Parmi celles-ci, La grande odalisque, aujourd'hui exposée au Louvre. Deux tableaux irrémédiablement liés: d'un côté, une Orientale, nue, vue de dos, de l'autre, une jeune Occidentale, nue, vue de face.

Mais en 1815, le souverain est renversé. Caroline Murat s'enfuit sans ses tableaux. Depuis cette date, on est sans nouvelles de La dormeuse.

Ingres parvient à récupérer l'Odalisque, mais il cherchera toute sa vie une trace de l'autre oeuvre. «Il a fait de mémoire des tas de variantes de La dormeuse, il était hanté par ce tableau», explique à l'AFP Véronique Burnod.

L'historienne est, elle, fascinée par le destin de cette oeuvre. «On ne l'a pas vraiment cherchée», affirme-t-elle. Organisatrice d'une exposition sur Ingres en 2004 à Cambrai, elle va se lancer dans une quête obstinée en commençant par Naples et sa région où d'autres oeuvres perdues avaient fait leur réapparition, tel le portrait de Caroline Murat, en 1987.

«Pornographique»

Dans un ouvrage Le tableau disparu en 2006, Véronique Burnod raconte comment elle a lancé sans succès un appel dans les médias napolitains, convaincue comme beaucoup que la toile gisait dans quelque grenier.

Et comment, ruminant sa déception dans les salles du musée Capodimonte, elle a «vu» soudain la «Dormeuse de Naples». Une courbe prolongeant une hanche dans le pli d'un rideau qui ne pouvait être que d'Ingres, dans un tableau attribué à un peintre baroque. «Une courbe comme celle-là, ça ne s'invente pas, c'est plus reconnaissable qu'une signature», dit-elle. S'y ajoute la main, si particulière, en forme d'aile d'oiseau.

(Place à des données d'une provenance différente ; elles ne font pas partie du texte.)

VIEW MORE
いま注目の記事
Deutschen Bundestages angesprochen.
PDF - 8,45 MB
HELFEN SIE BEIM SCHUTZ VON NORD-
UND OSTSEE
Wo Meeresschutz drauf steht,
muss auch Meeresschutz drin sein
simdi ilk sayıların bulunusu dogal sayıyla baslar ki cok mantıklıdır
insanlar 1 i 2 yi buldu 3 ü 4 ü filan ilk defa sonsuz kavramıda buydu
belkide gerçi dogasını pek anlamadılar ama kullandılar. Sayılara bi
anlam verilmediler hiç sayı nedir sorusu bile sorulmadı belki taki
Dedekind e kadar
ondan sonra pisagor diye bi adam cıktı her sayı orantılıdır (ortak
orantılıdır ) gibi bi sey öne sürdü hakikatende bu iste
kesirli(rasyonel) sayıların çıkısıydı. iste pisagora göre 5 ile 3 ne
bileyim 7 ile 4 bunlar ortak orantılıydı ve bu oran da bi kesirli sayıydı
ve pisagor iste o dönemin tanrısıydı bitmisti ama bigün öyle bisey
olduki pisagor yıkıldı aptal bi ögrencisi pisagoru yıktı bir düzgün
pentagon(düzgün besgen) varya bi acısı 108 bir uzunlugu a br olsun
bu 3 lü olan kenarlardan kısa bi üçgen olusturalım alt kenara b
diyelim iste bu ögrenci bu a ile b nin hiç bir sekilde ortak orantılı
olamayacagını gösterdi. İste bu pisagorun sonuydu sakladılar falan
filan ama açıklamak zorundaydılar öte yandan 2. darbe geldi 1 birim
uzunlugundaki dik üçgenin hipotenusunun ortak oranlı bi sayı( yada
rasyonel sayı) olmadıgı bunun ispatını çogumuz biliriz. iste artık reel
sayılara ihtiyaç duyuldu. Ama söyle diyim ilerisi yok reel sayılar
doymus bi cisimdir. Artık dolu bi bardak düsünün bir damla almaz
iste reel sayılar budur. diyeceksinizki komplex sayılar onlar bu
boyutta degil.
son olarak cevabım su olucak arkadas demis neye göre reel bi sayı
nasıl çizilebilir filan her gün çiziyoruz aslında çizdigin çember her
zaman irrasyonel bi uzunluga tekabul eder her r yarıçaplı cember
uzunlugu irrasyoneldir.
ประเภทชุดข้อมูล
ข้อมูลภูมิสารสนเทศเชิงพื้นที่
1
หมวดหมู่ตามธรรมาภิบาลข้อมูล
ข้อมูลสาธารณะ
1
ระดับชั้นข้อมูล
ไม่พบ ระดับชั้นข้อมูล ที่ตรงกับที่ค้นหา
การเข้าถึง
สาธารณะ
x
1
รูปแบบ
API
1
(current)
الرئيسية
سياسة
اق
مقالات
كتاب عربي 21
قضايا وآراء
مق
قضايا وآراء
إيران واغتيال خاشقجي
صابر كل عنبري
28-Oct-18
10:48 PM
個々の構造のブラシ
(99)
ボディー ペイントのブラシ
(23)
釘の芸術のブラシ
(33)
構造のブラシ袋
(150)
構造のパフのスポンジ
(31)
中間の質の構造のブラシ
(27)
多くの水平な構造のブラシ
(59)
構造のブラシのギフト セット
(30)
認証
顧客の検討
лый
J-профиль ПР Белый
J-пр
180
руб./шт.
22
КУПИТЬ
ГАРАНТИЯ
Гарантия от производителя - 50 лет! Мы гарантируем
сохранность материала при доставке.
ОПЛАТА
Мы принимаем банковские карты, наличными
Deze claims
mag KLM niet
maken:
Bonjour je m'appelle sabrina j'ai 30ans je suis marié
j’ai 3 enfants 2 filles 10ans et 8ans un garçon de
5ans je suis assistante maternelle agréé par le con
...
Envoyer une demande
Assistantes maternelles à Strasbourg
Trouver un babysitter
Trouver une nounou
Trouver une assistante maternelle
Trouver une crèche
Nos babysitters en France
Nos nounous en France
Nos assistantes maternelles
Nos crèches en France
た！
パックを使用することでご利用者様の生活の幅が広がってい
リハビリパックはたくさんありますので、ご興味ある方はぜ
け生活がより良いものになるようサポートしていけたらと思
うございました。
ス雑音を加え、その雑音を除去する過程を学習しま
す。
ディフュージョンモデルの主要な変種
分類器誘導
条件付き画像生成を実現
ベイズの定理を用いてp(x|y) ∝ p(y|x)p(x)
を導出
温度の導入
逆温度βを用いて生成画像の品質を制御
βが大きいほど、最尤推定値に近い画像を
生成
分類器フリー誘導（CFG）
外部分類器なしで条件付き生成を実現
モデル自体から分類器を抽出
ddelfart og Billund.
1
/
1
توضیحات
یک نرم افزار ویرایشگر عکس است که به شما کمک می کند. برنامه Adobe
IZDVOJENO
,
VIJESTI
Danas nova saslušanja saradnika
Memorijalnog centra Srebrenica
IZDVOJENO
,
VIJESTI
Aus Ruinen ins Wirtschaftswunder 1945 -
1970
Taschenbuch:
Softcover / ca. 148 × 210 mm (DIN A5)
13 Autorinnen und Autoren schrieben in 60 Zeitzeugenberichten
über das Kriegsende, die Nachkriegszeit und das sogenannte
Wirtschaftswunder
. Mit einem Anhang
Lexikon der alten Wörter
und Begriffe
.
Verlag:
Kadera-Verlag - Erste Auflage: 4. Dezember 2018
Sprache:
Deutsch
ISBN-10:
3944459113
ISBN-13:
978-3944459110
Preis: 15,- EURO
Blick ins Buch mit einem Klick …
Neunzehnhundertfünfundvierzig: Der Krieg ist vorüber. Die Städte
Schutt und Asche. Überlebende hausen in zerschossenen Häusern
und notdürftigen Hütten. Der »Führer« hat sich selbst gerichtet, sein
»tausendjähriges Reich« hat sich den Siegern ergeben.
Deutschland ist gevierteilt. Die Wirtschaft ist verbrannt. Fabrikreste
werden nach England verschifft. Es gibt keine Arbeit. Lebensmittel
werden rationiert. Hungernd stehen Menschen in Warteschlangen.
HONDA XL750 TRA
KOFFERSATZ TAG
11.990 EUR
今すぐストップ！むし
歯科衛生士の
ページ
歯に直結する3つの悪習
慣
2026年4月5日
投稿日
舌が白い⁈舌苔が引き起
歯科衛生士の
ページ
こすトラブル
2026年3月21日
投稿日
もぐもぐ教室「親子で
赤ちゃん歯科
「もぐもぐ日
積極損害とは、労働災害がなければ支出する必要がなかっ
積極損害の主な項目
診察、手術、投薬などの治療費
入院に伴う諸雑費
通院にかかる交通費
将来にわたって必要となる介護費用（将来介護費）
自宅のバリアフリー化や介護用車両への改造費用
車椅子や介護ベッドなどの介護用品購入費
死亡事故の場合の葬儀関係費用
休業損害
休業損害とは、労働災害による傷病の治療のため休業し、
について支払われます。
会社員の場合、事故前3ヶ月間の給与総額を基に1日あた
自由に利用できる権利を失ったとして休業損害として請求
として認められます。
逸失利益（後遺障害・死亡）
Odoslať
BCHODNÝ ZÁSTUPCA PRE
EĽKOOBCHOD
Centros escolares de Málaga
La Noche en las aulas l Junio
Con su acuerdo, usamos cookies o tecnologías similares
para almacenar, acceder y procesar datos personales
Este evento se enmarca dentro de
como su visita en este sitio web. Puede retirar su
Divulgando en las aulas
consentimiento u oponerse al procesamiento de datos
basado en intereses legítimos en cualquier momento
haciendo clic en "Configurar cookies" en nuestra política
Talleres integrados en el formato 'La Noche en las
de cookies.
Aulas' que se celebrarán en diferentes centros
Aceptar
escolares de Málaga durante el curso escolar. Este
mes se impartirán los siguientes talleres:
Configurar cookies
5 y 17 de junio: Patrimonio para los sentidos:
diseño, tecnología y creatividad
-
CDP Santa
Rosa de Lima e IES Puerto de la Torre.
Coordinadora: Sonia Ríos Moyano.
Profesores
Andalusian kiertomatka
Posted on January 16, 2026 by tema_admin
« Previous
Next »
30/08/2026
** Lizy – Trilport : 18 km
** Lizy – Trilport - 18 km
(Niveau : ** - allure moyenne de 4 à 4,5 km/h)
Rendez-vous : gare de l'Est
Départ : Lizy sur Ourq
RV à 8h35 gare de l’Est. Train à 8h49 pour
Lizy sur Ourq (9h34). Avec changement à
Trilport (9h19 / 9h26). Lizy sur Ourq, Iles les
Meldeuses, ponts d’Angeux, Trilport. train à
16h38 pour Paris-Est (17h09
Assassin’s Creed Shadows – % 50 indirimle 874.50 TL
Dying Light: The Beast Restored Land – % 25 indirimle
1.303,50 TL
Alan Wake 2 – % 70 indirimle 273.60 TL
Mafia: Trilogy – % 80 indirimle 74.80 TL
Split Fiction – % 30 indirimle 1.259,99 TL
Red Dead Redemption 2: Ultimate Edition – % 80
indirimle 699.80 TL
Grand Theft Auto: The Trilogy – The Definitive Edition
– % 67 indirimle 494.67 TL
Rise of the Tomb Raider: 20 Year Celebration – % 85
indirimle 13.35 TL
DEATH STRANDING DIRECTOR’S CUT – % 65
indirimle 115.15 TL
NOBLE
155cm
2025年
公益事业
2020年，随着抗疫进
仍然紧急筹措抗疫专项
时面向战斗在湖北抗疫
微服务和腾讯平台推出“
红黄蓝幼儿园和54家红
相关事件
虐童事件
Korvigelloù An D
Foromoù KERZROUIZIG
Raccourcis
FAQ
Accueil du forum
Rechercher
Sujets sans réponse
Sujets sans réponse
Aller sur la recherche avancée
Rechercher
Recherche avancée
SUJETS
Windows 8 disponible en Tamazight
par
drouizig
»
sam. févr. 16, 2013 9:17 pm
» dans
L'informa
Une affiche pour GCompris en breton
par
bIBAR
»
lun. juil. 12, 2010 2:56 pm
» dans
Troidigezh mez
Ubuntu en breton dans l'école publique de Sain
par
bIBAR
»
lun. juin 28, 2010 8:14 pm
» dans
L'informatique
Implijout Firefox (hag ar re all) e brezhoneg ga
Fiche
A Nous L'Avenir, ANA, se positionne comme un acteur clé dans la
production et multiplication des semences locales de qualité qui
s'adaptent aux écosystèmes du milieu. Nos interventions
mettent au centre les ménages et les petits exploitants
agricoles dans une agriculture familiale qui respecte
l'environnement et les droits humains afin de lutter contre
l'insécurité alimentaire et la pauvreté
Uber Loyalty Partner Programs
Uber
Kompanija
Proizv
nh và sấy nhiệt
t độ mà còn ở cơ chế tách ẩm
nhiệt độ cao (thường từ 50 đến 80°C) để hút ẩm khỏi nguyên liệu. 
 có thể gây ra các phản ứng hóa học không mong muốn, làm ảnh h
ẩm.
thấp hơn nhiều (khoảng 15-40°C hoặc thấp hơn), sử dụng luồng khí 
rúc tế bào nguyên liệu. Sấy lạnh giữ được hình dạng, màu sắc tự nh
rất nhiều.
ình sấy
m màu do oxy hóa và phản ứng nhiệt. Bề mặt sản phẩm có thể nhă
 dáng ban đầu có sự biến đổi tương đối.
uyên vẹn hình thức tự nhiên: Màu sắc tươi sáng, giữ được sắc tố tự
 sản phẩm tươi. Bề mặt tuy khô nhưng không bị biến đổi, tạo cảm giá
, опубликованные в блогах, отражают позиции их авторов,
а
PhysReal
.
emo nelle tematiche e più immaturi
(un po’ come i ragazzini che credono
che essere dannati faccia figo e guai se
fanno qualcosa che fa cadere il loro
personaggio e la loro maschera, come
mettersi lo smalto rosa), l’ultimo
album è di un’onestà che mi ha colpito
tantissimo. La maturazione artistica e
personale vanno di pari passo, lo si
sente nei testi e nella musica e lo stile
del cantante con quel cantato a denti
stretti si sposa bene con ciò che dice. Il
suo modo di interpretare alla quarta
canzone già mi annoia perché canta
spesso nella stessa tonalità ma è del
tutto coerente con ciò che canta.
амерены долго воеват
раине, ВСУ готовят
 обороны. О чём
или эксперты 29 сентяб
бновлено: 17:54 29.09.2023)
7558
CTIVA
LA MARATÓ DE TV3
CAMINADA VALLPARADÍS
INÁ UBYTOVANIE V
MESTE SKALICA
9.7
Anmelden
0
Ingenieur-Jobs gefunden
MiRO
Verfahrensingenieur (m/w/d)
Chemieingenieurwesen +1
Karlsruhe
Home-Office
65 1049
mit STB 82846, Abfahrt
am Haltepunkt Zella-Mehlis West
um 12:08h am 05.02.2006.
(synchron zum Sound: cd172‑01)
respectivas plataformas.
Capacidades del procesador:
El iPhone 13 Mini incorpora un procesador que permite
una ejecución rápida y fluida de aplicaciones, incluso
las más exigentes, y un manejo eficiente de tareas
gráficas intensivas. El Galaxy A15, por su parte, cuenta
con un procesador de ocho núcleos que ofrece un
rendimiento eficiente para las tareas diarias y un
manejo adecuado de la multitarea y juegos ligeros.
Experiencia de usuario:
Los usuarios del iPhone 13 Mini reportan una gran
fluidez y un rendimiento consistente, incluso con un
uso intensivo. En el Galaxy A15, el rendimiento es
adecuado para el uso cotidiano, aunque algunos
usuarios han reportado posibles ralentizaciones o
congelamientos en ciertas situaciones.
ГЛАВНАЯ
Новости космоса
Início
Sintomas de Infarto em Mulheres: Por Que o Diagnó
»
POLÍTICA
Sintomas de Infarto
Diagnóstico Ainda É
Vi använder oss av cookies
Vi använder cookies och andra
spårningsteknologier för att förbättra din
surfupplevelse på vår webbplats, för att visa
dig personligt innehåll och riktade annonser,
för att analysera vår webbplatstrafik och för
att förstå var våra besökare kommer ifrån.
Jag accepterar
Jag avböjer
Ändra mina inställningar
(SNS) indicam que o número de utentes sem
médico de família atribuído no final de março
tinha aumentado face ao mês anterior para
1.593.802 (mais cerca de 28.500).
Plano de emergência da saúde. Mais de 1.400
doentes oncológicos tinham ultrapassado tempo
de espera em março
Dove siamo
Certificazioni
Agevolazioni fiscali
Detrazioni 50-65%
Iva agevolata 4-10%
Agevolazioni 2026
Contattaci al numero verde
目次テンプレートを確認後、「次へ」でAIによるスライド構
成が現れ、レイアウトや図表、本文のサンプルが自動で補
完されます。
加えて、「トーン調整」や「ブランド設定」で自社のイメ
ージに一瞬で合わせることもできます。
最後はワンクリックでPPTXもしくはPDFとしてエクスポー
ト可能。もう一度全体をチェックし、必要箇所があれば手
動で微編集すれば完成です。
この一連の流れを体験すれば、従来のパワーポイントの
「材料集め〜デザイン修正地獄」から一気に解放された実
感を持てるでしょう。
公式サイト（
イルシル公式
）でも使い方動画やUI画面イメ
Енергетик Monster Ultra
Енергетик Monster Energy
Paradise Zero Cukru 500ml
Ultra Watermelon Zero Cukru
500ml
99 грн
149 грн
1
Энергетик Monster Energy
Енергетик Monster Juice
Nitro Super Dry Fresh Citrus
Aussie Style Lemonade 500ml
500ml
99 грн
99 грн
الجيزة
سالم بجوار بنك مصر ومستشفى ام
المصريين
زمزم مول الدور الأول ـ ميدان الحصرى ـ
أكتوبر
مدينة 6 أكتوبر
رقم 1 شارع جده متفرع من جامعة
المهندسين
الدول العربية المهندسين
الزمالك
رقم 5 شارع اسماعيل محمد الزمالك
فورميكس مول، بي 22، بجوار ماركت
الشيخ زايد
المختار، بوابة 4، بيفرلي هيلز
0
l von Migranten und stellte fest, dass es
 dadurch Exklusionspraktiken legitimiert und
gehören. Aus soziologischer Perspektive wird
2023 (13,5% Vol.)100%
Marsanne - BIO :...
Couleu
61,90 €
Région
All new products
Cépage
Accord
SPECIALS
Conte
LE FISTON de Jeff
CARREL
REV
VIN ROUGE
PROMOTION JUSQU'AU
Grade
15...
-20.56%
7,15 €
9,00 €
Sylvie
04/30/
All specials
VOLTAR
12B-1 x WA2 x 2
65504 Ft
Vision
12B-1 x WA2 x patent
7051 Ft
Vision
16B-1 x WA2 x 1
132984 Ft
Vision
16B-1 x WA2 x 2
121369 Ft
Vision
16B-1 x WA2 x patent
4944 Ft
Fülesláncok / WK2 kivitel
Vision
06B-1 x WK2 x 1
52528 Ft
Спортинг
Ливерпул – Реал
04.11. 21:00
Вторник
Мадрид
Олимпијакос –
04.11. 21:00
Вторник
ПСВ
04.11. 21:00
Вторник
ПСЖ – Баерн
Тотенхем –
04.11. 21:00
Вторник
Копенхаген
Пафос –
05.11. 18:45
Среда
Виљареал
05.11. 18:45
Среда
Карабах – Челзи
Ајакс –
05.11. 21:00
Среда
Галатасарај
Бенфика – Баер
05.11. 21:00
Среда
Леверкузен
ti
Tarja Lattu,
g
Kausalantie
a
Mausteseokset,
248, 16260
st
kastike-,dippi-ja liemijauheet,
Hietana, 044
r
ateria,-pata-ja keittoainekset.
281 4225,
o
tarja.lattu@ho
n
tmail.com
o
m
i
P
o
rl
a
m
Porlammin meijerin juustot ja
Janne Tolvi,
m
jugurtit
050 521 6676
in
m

Pourtant elle a sous les yeux un tableau intitulé Vénus dormant avec cupidon et satyre, présenté comme une oeuvre du Napolitain Luca Giordano (1634-1705). Très vite, Véronique Burnod a des doutes sur cette signature: il ne s'agit pas d'une Vénus mais d'une Ariane, la taille et les pieds montrent une maladresse d'exécution impensable pour un artiste aussi accompli.

Elle propose une radiographie du tableau. Refus de la direction des musées de Naples. Pourtant 70 clichés pris en lumière rasante en 2005 viennent conforter son analyse.

L'enquête va faire un pas de géant en 2014 avec l'autorisation de soumettre la toile à une «caméra multispectrale» opérant en 13 longueurs d'onde. «Ces travaux ont généré 1650 images haute définition dans l'épaisseur de la couche picturale», écrit Véronique Burnod dans un article paru cette semaine dans les Cahiers Ingres, revue de référence sur l'artiste.

Les résultats sont probants: «ils révèlent sous le Giordano le tracé et les volumes de La dormeuse», ainsi que la marque de la signature d'Ingres «en bas à droite de la toile, même si elle paraît abrasée». Ils montrent aussi que «le corps de la femme a été lacéré en de nombreux endroits».

Pourquoi ce traitement? Caroline Murat elle-même considérait le tableau comme pornographique et le bruit courait qu'elle avait été le modèle du peintre, ce qu'Ingres a démenti.

Si tous les résultats semblent converger, selon Véronique Burnot, seul un prélèvement dans la couche picturale permettrait d'apporter une preuve définitive. La demande est en cours d'examen.

Quant à revoir un jour La dormeuse assoupie sous le repeint, «c'est possible, mais c'est deux ans de travail», souligne l'historienne.